§ EXERCISE DETAILS
When you answer, copy every line of the listing below exactly.
....................
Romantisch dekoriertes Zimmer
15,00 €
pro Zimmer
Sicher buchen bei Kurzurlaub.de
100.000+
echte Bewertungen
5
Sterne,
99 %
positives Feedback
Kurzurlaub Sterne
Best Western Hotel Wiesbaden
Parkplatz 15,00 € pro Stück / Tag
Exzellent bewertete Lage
....................
§ ANSWER TO THE PROBLEM
Romantisch dekoriertes Zimmer
15,00 €
pro Zimmer
Sicher buchen bei Kurzurlaub.de
100.000+
echte Bewertungen
5
Sterne,
99 %
positives Feedback
Kurzurlaub Sterne
Best Western Hotel Wiesbaden
Parkplatz 15,00 € pro Stück / Tag
Exzellent bewertete Lage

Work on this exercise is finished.